The common experience of many of the protesters is that of being crushed by an outrageous burden of high interest student loans. Today it is common for graduating seniors to carry $50,000, $75,000, or even $100,000 of debt.Of course it's frightening to start your career deep in the red. But is it really "outrageous"? I'm not so sure. If there really is a free lunch to be had by getting educated, then in the long term, more people will do so, until there is no longer an advantage to doing so - when the expected lifetime income increase matches the increased cost of tuition (as more people seek a commodity, the cost of providing it rises).
An education has value, but who should pay for it? We might like others to pay for our own - that is the rational if selfish desire that seems implicit in the comment quoted above. But why? Why should my tax dollars make you rich by paying for your education? That does not seem fair either, does it? (A justification of such a subsidy might include second-order making-the-cake-bigger-rather-than-the-slice arguments.)
But why would an education cost $100,000? Back in the late 1990s when I got my university education, the tuition fees did not come close to that - the total might have been of the order of $15,000 (and included a change of direction when I realized biochemistry + physics was not a good career for me). A state subsidy would also have applied, but nothing like $100,000 worth of it. [1]
Perhaps part of the problem is that some sections of society have forgotten about applying capital cost-effectively. Maybe their universities need to learn to do more with less.

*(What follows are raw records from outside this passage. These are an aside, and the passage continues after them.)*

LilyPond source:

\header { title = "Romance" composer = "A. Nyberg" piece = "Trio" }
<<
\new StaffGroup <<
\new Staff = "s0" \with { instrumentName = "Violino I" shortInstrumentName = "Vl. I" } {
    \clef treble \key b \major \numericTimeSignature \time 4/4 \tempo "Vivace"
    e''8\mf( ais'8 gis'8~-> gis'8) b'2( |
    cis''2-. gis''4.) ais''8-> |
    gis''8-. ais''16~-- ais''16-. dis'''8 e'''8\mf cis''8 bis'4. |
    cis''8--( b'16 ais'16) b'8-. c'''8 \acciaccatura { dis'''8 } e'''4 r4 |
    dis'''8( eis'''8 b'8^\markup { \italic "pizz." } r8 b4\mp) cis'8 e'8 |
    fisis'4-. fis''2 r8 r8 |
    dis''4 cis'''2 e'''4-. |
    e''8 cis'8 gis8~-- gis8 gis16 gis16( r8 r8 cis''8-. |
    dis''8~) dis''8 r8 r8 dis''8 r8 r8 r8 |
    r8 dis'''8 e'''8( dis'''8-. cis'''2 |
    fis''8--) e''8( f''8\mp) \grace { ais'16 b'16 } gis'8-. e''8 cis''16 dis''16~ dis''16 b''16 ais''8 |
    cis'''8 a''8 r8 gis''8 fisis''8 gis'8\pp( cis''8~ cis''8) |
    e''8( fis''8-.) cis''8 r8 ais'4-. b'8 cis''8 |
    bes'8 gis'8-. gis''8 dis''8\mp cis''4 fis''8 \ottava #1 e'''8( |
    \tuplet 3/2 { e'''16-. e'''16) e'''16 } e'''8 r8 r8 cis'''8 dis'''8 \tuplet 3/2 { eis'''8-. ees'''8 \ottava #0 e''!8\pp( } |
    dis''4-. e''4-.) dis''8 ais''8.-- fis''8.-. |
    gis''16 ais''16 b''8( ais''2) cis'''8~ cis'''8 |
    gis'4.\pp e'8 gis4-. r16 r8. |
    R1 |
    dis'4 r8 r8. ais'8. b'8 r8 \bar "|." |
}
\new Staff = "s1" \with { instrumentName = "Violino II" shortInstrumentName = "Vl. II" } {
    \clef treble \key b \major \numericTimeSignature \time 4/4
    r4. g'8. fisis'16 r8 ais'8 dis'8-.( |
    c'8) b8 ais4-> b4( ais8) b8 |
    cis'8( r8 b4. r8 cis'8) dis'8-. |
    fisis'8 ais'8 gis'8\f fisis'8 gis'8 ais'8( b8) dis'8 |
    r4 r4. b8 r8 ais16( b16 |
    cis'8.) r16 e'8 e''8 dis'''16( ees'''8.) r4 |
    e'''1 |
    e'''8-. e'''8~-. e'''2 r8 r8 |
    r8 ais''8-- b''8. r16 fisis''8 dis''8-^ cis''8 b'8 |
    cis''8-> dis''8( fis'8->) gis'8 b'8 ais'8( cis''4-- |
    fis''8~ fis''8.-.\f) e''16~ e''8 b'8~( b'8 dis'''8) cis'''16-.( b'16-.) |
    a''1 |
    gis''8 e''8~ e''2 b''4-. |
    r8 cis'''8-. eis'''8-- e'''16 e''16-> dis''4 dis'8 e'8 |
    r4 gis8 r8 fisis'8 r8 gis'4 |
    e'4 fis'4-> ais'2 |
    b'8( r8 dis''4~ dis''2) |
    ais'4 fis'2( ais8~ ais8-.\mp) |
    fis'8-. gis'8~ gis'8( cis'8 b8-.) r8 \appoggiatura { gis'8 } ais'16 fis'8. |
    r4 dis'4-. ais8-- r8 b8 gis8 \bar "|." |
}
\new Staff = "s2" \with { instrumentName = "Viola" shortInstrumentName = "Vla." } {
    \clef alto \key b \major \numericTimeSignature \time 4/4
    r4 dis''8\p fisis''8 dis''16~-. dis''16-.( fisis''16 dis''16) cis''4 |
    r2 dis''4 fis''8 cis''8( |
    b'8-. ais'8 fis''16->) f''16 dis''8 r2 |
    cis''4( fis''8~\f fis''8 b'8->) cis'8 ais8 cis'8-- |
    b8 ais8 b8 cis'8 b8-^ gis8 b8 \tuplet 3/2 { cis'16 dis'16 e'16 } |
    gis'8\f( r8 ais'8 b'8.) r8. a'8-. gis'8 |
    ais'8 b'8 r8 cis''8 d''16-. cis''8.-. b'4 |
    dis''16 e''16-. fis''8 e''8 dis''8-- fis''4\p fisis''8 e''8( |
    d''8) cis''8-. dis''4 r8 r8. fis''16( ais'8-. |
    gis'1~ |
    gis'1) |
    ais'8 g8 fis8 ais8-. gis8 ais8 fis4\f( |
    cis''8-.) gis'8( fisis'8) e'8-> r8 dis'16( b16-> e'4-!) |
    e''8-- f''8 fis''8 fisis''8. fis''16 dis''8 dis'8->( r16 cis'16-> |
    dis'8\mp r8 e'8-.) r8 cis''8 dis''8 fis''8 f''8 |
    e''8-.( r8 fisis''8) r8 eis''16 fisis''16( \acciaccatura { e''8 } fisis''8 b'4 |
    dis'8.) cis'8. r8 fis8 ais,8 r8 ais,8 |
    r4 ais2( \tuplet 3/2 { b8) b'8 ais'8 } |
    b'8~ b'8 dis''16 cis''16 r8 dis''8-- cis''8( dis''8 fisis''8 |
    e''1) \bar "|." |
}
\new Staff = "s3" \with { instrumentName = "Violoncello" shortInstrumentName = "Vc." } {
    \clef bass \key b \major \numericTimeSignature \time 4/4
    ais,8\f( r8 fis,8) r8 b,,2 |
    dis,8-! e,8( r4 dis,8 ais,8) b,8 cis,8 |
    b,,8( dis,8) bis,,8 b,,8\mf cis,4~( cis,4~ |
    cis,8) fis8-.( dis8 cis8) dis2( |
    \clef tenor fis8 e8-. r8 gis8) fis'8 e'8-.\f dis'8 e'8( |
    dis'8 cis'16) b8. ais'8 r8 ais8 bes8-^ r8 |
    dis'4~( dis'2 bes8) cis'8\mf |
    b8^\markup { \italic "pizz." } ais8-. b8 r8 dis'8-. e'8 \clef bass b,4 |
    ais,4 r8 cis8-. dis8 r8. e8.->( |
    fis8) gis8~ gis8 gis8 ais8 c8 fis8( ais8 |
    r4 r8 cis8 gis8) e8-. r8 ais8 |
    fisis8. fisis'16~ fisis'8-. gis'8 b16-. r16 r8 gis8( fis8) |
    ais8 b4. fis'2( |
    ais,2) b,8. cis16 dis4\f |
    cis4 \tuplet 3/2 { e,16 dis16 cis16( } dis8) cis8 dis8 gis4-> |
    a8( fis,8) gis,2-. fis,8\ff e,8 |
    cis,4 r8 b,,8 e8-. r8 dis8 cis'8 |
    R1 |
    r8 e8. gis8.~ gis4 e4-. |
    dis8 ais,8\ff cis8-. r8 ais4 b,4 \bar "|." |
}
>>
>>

A politically incorrect counterargument is that not everyone has the same aptitude for a higher education. It certainly matches my anecdotal observations. If some people are born with a built-in advantage over others, it is natural that they would, in aggregate, earn more over their lifetime than those whose lack of talent consigns them to perform only undifferentiated labour - which anybody could provide, should they choose to. This may not be fair, that the genetic lottery determines one's prospects in life. It is, though, economically efficient - and stable.
[1] A University, particularly a private one, may want to pursue "profit" (by whatever name suits their mandate). A reasonable return on capital invested would be fair - but this return should be related to the prevailing interest rates. I don't imagine education as a particularly risky industry, so its return on capital should be fairly low. (Otherwise there would be more schools, until the return again matched the borrowing rate + (low) risk premium.) Keep this in mind when comparing what an education costs the school to provide, with its price to the student.